Saved entries:
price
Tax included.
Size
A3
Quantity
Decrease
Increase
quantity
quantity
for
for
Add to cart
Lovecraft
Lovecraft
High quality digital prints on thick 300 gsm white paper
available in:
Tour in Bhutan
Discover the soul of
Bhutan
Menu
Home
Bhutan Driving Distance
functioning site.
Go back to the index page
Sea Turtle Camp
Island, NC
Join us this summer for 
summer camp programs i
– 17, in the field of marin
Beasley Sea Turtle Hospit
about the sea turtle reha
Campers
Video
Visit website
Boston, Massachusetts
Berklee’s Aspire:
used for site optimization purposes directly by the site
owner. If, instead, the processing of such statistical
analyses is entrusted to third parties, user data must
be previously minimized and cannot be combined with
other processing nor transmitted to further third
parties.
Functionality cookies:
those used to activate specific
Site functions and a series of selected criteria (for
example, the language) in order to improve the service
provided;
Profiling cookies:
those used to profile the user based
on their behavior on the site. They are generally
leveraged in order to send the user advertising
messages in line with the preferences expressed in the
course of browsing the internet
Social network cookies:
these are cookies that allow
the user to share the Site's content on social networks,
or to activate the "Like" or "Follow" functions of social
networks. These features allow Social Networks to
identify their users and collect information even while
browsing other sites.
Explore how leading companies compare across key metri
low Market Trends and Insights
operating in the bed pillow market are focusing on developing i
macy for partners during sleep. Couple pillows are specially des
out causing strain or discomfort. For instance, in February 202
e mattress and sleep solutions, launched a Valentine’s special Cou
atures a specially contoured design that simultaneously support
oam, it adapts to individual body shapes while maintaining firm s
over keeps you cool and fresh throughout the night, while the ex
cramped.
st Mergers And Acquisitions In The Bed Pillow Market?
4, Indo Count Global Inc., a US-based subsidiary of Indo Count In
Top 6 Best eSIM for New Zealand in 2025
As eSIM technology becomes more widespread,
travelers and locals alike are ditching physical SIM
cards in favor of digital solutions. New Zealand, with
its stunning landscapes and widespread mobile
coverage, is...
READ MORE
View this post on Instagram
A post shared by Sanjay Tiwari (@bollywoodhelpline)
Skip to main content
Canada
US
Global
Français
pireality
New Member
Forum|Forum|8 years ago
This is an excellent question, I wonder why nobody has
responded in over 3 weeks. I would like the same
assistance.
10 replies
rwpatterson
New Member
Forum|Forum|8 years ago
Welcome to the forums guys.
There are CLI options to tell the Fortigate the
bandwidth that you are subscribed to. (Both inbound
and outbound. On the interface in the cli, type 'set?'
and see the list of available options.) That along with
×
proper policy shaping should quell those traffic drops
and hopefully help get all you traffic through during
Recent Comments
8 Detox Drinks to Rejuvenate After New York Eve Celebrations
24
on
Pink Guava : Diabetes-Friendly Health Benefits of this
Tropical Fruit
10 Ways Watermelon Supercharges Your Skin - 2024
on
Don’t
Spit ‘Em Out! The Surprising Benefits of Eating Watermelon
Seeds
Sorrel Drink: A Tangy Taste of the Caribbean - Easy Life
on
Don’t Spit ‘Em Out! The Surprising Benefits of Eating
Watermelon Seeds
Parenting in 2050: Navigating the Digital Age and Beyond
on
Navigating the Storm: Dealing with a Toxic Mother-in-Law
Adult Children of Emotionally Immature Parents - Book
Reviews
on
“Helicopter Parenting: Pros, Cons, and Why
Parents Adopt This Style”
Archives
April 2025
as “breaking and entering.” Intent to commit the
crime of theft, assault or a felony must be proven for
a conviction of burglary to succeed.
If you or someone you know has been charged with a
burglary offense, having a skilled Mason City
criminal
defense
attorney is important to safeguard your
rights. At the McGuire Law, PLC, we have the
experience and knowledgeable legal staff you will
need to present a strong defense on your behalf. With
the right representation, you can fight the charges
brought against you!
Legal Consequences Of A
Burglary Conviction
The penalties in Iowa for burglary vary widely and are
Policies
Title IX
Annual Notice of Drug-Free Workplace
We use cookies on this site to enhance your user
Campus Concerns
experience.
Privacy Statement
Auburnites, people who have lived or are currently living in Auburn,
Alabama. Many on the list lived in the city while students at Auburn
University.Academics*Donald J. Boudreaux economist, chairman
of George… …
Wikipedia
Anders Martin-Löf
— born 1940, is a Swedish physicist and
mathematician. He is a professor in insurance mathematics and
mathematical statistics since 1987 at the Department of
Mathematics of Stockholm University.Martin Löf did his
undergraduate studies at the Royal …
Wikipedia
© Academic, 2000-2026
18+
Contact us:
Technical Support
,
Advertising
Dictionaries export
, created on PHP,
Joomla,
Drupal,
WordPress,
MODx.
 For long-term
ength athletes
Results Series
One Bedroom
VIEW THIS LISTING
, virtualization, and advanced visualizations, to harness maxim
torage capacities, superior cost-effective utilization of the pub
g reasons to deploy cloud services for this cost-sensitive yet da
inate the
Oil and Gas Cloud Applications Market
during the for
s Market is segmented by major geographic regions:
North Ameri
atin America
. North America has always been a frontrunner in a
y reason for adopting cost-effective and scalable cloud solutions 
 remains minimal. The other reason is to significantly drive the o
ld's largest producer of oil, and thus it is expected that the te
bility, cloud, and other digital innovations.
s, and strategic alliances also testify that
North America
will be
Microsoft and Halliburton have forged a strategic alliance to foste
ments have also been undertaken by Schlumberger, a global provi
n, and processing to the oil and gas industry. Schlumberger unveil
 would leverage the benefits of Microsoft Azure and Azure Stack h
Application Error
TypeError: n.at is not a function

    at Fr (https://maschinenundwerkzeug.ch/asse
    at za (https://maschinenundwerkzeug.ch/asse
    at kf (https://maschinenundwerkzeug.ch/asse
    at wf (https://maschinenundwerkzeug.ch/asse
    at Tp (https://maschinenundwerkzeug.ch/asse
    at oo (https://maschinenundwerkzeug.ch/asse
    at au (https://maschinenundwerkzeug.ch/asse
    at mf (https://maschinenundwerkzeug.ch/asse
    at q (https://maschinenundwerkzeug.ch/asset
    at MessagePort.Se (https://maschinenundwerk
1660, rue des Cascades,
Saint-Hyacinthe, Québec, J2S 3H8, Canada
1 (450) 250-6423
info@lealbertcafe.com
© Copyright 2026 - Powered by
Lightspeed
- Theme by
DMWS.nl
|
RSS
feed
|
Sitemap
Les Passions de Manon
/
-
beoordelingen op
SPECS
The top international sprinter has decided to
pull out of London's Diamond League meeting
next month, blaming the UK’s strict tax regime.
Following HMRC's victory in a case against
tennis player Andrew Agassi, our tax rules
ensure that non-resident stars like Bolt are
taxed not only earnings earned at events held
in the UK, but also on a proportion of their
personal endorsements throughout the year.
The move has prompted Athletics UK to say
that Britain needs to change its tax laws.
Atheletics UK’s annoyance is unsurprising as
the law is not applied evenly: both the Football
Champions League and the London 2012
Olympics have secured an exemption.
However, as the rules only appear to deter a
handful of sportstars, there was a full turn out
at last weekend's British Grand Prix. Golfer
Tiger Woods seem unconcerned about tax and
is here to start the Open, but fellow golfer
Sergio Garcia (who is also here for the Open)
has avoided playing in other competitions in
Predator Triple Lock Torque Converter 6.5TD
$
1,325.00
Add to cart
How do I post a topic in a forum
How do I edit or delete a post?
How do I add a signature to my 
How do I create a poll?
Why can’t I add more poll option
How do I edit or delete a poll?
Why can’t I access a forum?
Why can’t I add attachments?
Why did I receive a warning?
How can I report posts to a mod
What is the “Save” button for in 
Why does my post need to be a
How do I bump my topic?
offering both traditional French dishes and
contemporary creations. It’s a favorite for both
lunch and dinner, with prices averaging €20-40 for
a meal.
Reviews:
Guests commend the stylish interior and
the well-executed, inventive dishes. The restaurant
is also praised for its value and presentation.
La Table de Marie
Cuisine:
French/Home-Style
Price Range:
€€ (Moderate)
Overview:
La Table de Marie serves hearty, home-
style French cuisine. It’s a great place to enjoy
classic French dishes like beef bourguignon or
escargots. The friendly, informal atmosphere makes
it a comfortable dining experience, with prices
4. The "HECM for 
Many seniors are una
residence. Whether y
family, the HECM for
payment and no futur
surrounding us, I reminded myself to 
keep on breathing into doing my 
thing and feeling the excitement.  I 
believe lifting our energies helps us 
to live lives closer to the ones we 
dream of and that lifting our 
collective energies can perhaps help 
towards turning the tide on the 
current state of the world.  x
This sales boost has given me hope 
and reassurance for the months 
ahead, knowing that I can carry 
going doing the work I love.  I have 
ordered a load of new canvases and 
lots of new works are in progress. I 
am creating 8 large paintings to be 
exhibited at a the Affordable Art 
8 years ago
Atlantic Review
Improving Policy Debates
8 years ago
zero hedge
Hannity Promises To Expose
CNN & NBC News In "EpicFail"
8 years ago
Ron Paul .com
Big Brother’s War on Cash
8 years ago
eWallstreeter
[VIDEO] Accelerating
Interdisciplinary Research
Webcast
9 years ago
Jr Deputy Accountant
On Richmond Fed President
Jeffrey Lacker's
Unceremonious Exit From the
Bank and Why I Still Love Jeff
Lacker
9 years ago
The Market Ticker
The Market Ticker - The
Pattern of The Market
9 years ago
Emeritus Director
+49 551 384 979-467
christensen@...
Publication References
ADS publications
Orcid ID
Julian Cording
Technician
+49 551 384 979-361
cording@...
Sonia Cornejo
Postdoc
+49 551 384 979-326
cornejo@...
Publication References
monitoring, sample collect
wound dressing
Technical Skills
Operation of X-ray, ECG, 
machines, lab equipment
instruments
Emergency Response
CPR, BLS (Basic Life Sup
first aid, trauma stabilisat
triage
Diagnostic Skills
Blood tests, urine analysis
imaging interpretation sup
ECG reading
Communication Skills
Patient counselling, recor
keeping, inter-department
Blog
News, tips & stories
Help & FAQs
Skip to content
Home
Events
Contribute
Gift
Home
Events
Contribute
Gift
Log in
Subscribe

■ PROBLEM
All that belongs in the answer is the run of lines above from the line containing "How do I create a poll?" through the line containing "style French cuisine.", exactly as written.

■ SOLVED EXERCISE
How do I create a poll?
Why can’t I add more poll option
How do I edit or delete a poll?
Why can’t I access a forum?
Why can’t I add attachments?
Why did I receive a warning?
How can I report posts to a mod
What is the “Save” button for in 
Why does my post need to be a
How do I bump my topic?
offering both traditional French dishes and
contemporary creations. It’s a favorite for both
lunch and dinner, with prices averaging €20-40 for
a meal.
Reviews:
Guests commend the stylish interior and
the well-executed, inventive dishes. The restaurant
is also praised for its value and presentation.
La Table de Marie
Cuisine:
French/Home-Style
Price Range:
€€ (Moderate)
Overview:
La Table de Marie serves hearty, home-
style French cuisine. It’s a great place to enjoy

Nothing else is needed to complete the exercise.